Perimenopause remains one of the most misunderstood and underdiagnosed transitions in women's healthcare, as endocrinologist Bruce Dorr, MD, URPS, IFM-CP, will attest. Dorr spoke with Patient Care© recently about findindgs from the recent 2025
The survey of over 1,000 women ages 30 to 60 revealed that one-third received diagnoses and treatment for anxiety, 27% for depression, and 25% for mood swings, which is understandable as many of these symptoms overlap with hormonal imbalance. However, only about one-third (37%) of women reported having proactive conversations about perimenopause with their healthcare provider, and nearly two-thirds failed to receive adequate medical guidance during this transition. The fact that symptoms overlap with mental health conditions means more work needs to be done at the office-visit level to tease out what may require a completely different clinical approach. Dorr refers to an earlier survey in the same vein that found up to 17% of women wanted to quit their jobs because the symptoms of perimenopause were so severe. It takes time to complete a comprehensive differential diagnosis, but as Dorr emphasizes in this segment of a longer interview, women are vital in the workforce and should not need to be sidelined because of this climacteric.
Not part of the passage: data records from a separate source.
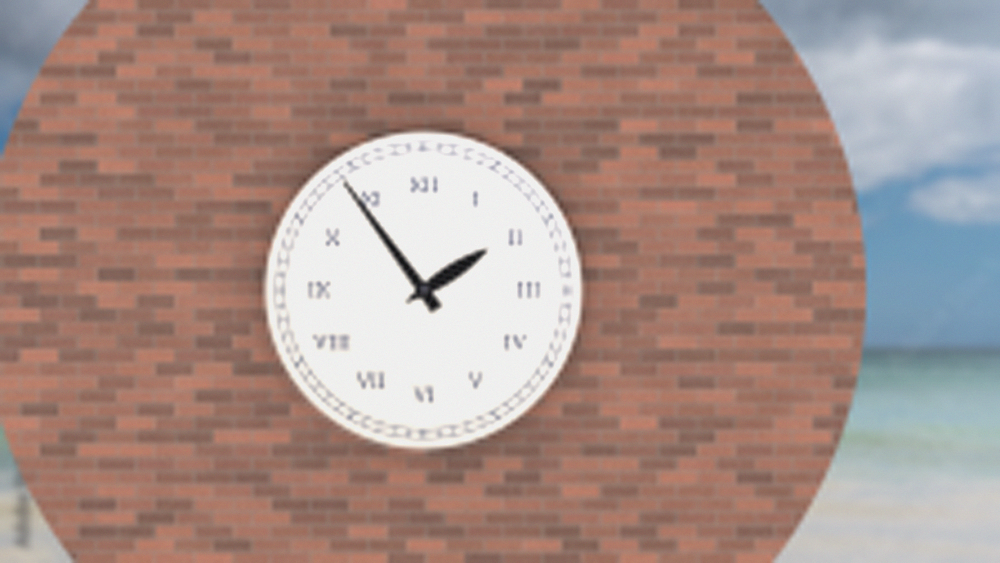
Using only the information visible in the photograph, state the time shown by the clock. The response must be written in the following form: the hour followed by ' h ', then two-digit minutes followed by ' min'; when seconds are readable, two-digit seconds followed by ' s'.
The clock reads 1 h 54 min
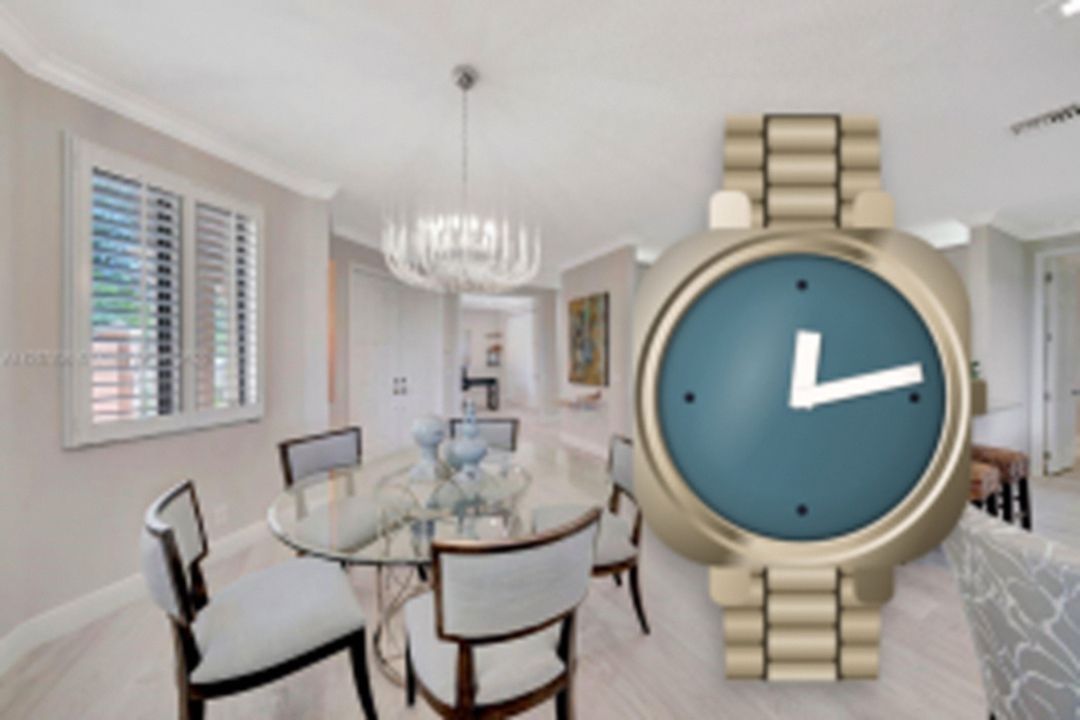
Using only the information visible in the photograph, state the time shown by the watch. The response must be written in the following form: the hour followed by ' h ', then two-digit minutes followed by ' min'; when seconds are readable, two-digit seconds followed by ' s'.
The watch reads 12 h 13 min
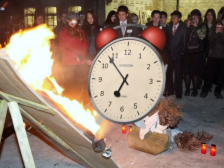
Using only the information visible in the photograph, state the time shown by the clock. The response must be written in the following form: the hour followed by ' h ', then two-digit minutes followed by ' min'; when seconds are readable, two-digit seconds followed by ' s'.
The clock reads 6 h 53 min
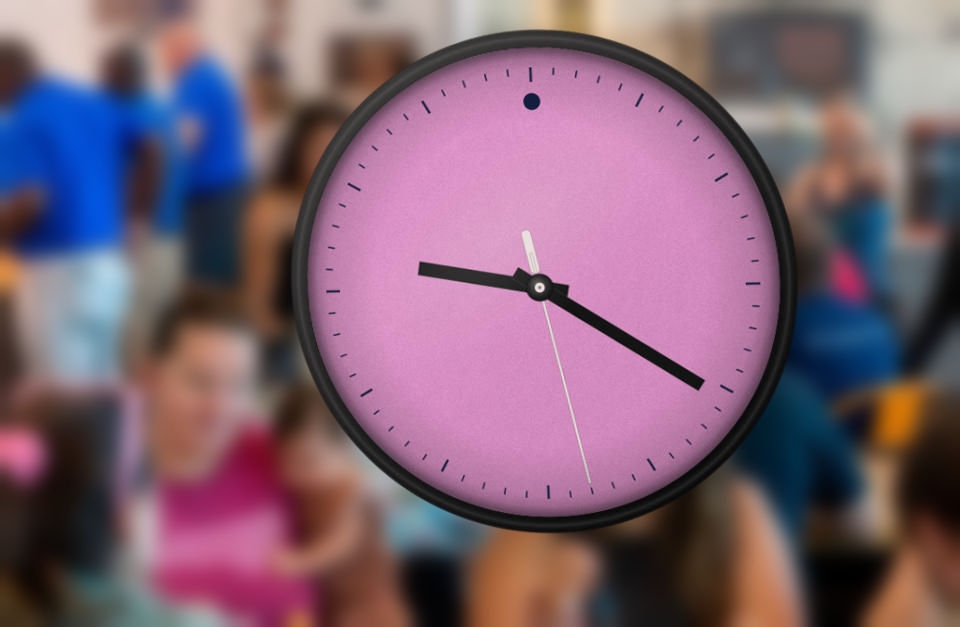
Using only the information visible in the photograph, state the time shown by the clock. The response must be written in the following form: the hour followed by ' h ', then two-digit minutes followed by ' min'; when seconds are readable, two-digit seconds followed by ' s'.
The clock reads 9 h 20 min 28 s
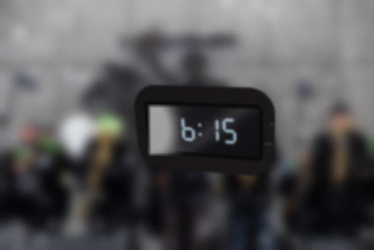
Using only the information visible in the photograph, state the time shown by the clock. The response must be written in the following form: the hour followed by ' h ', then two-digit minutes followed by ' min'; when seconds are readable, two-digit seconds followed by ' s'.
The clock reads 6 h 15 min
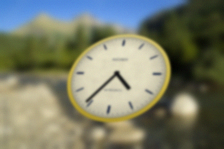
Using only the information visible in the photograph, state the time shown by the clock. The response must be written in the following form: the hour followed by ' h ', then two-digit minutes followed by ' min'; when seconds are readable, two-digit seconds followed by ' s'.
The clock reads 4 h 36 min
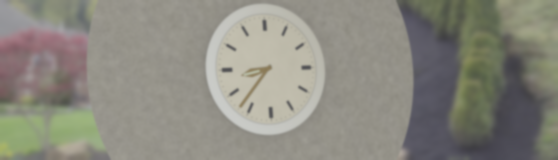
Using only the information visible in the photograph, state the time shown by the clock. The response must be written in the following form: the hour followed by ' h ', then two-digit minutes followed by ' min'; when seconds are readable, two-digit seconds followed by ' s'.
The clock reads 8 h 37 min
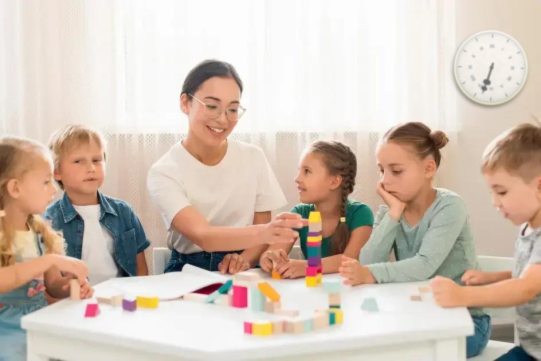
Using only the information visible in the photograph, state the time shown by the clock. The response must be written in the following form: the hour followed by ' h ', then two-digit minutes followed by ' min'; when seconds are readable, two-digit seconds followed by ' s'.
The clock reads 6 h 33 min
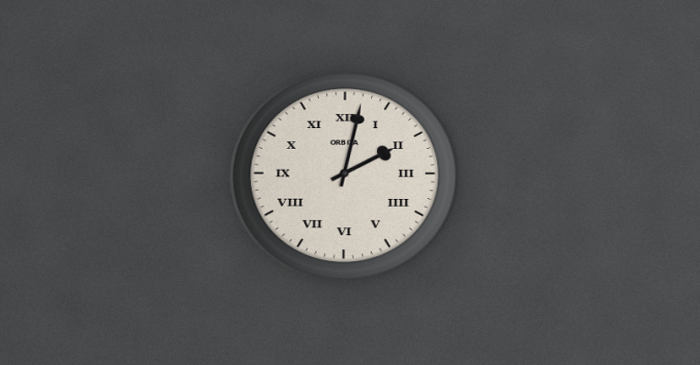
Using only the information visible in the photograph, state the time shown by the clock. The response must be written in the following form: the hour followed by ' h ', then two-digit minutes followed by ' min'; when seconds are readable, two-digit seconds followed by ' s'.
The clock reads 2 h 02 min
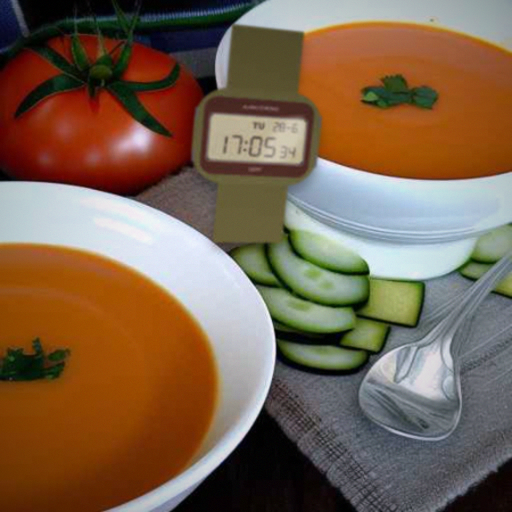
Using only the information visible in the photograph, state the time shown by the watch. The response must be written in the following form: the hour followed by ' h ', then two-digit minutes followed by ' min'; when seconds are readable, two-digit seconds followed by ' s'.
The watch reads 17 h 05 min 34 s
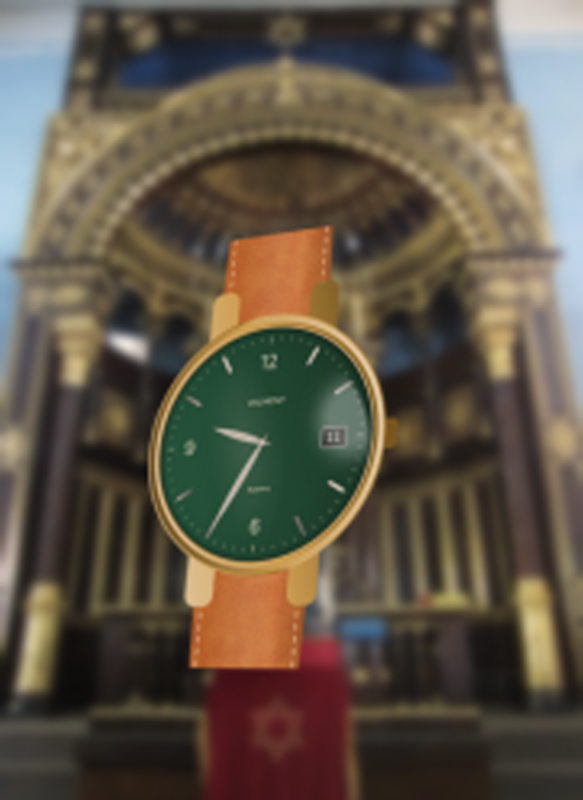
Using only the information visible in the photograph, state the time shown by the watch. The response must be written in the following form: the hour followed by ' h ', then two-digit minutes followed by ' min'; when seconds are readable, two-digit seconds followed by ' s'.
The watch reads 9 h 35 min
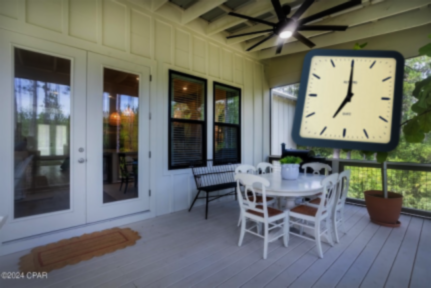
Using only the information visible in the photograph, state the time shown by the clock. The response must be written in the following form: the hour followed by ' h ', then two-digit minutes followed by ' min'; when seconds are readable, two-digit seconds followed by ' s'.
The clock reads 7 h 00 min
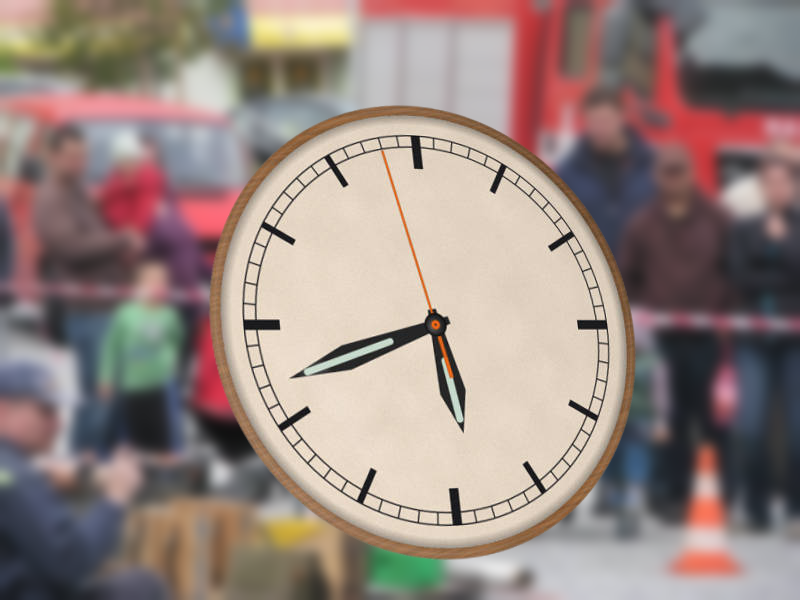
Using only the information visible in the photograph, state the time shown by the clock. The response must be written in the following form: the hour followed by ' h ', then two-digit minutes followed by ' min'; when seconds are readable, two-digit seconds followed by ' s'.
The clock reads 5 h 41 min 58 s
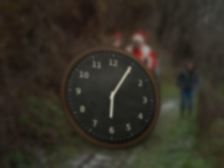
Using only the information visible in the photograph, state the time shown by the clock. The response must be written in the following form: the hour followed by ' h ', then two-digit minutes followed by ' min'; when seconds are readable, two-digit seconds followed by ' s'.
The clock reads 6 h 05 min
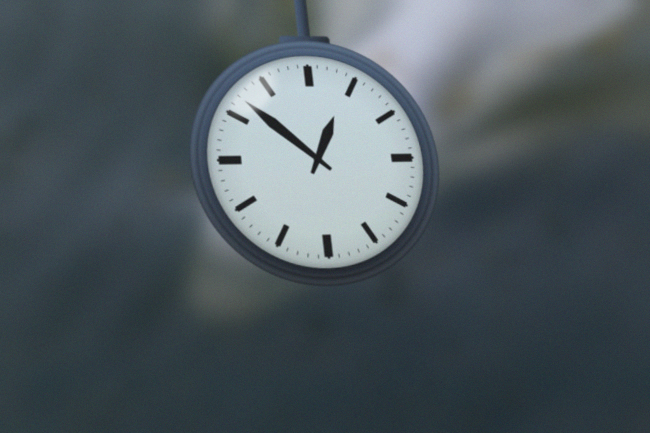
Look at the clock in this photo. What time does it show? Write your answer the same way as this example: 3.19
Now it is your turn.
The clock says 12.52
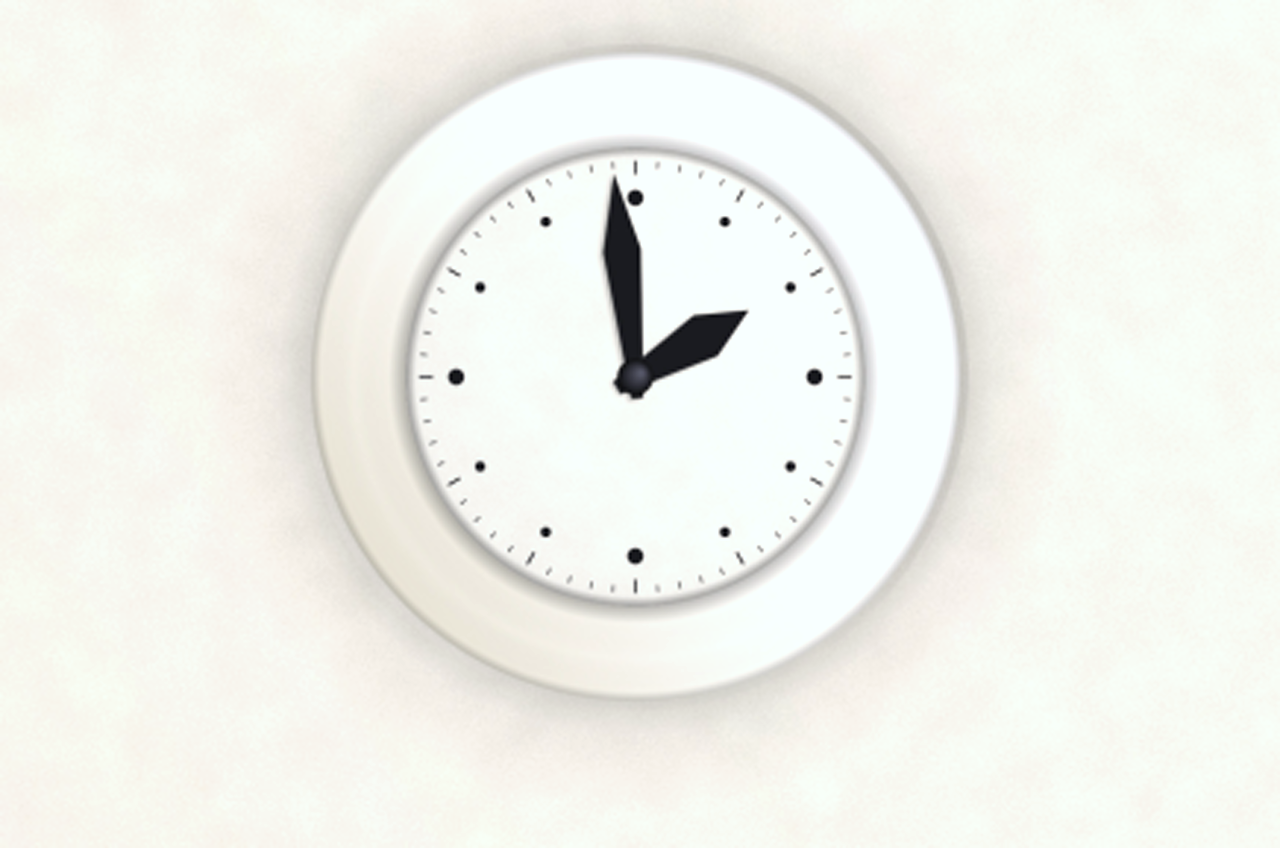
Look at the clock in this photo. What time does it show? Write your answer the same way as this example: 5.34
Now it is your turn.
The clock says 1.59
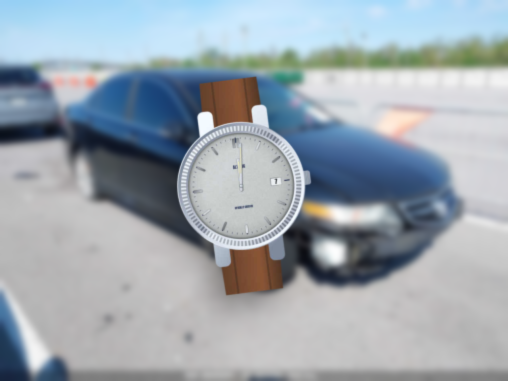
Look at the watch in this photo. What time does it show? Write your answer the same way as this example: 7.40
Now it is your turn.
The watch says 12.01
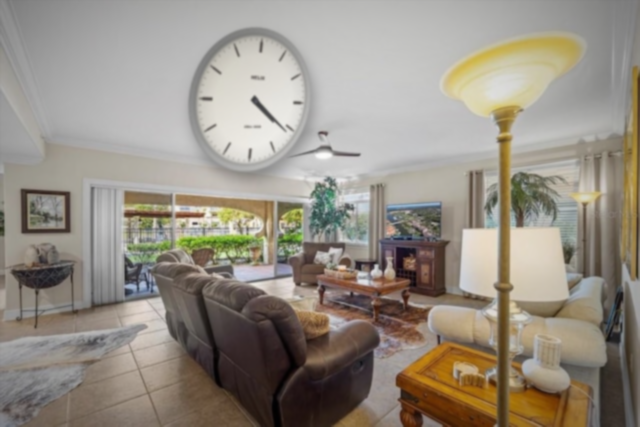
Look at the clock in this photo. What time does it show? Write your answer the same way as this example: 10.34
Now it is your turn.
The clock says 4.21
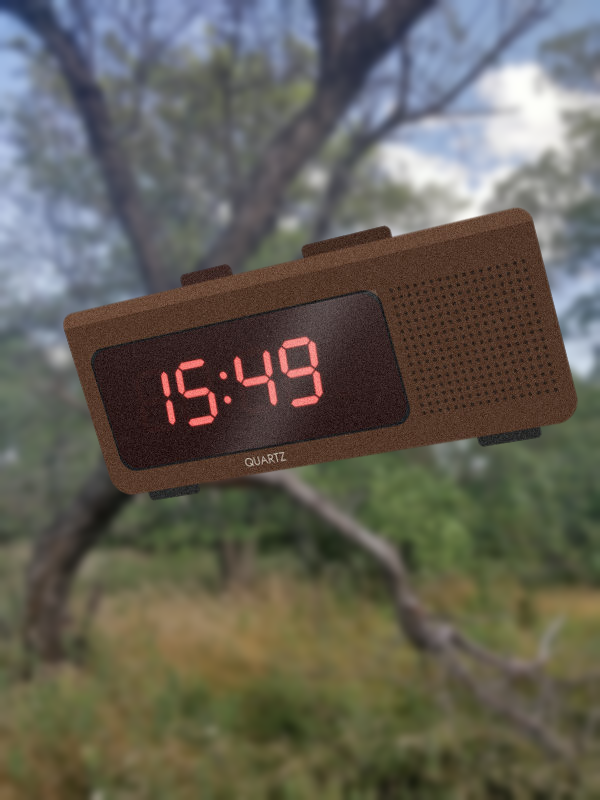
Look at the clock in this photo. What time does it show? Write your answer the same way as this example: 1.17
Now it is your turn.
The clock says 15.49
The following transcript has been lightly edited for flow.
Patient Care: Could you give a brief overview of the perimenopause focus survey? And did anything specifically prompt the deployment of the survey right now?
Bruce Dorr, MD, UPRS, IFM-CP: Tere is a big buzz going on right now in the hormone space. We have a very friendly hormone person heading the FDA, Dr. Makary, and now you'll see the black box warnings coming off of all menopausal hormone therapy products, which had scared not only patients, but practitioners. And so all education had stopped in this space...We did a survey about 3 years ago looking at women in menopause. And the thing that really struck us about that survey, which included 1,000 women ages 30 to 60 and was a series of questions about how they're feeling, about their [menstrual] cycles, what's going on with their relationships, what's going on with their jobs and careers, was that up to 17% of women wanted to quit their job because their [perimenopause] symptoms were so bad. Women are vital in the workplace. Women are vital in the health space. I look at women running the whole healthcare industry. They drive their kids to the doctor. They drive their husbands to the doctor. These are very vital people in the workspace, and so symptoms as they [approach] menopause are also very important and unfortunately confused with many other things that can be going on in their jobs, in their careers, in their relationships at the same time. So to kind of tease out what is going on for these women who may end up having problems in their relationships or having problems with their jobs or careers is vital to [the continuity] of these structures or entities.